> [Dataset excerpt]
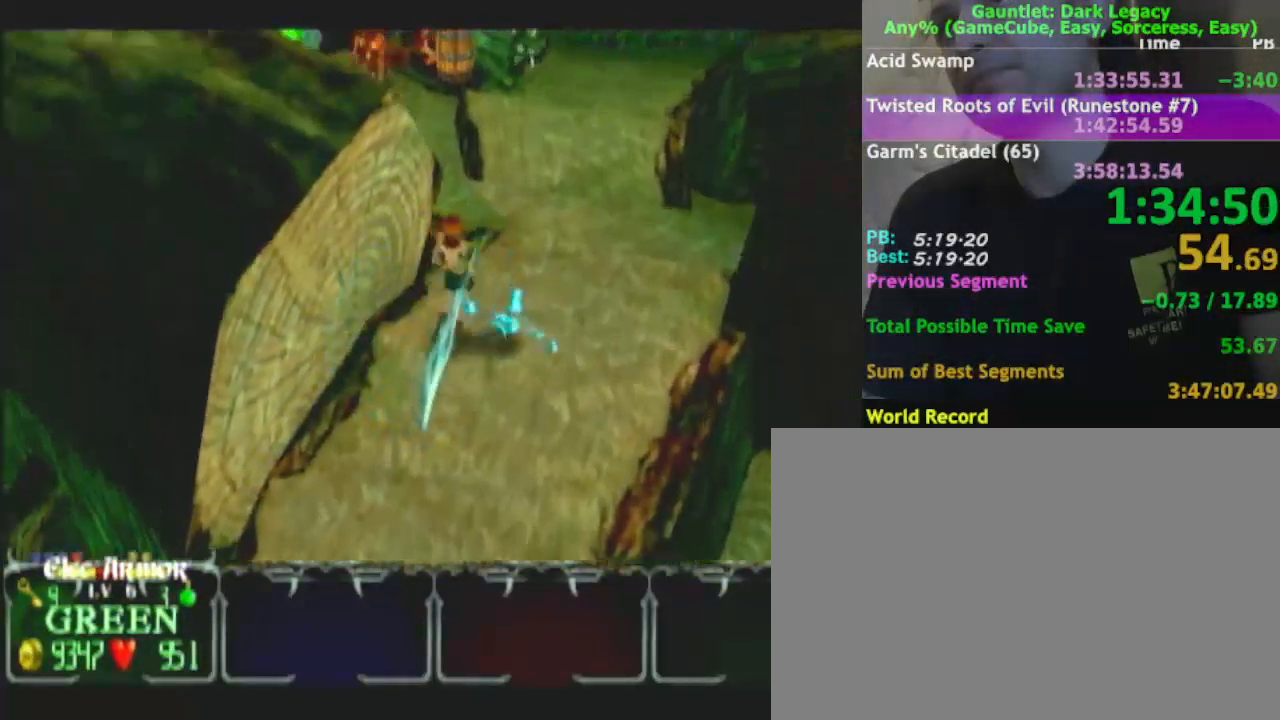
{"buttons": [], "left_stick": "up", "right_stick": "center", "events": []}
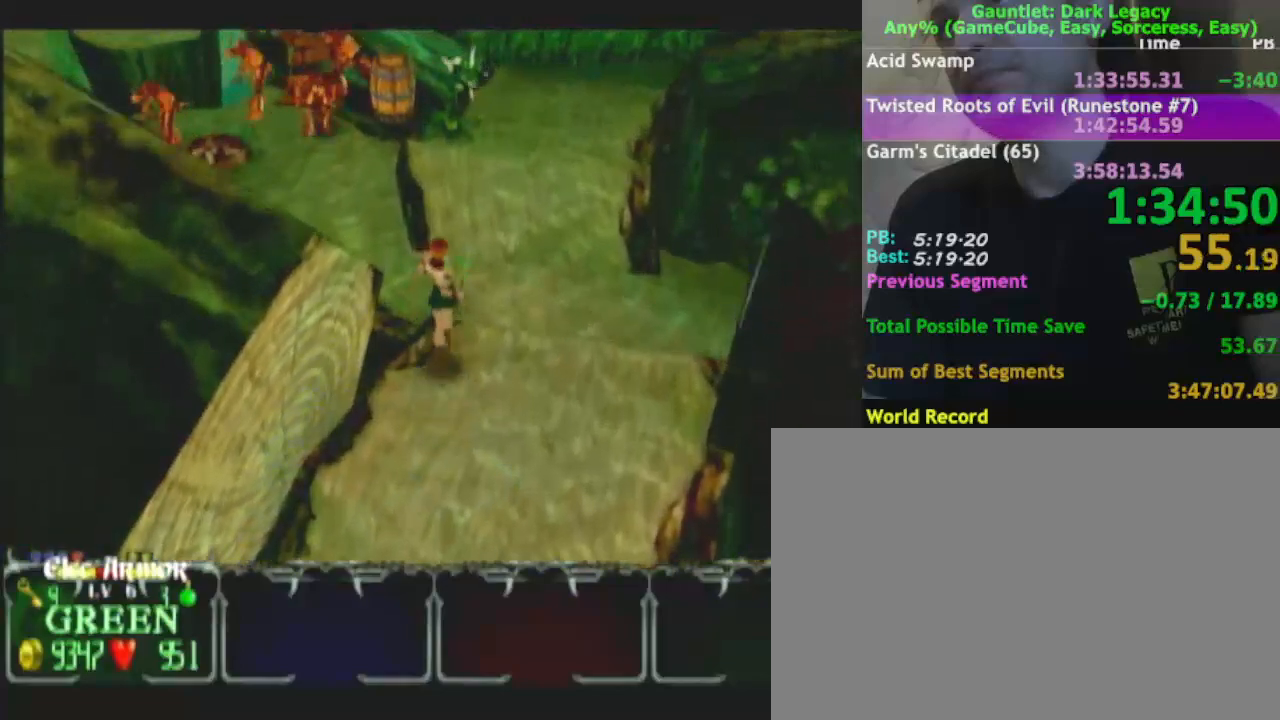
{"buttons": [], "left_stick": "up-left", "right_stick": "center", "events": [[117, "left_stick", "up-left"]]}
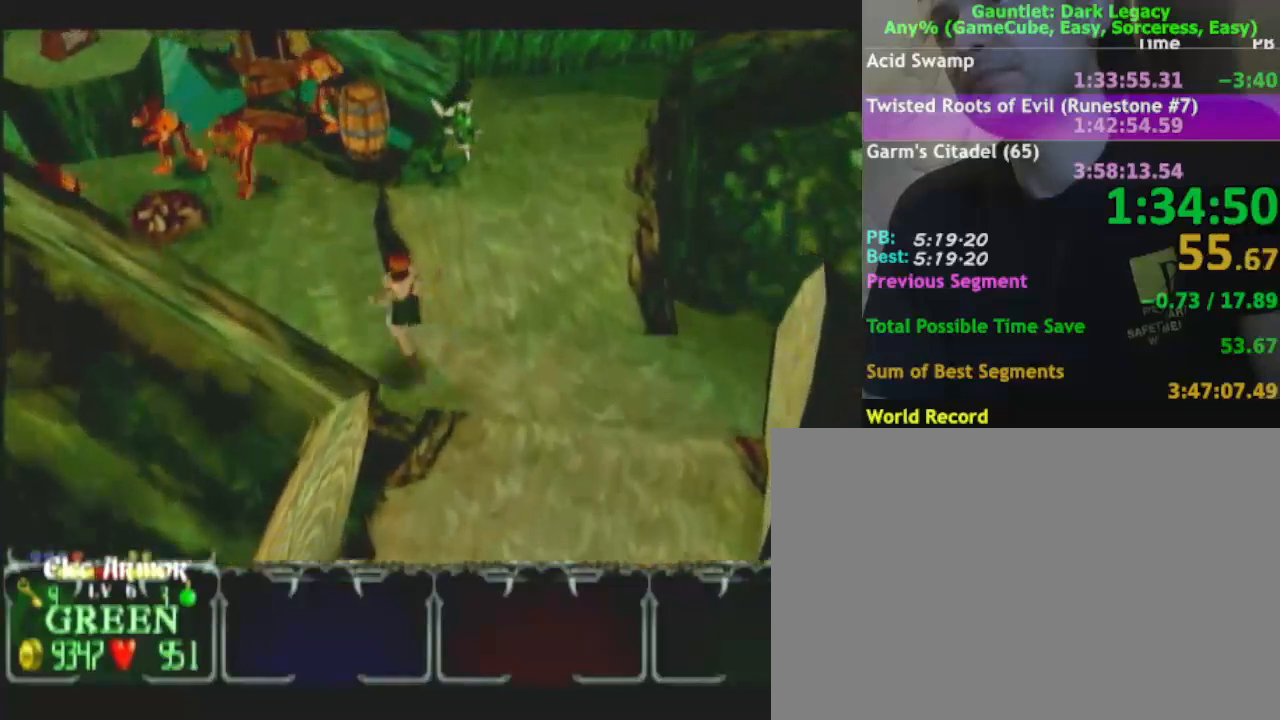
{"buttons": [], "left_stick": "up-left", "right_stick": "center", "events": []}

> [Description of the task] Copy the data word for word and omit every picture.

> [Solution]
{"buttons": [], "left_stick": "up", "right_stick": "center", "events": []}
{"buttons": [], "left_stick": "up-left", "right_stick": "center", "events": [[117, "left_stick", "up-left"]]}
{"buttons": [], "left_stick": "up-left", "right_stick": "center", "events": []}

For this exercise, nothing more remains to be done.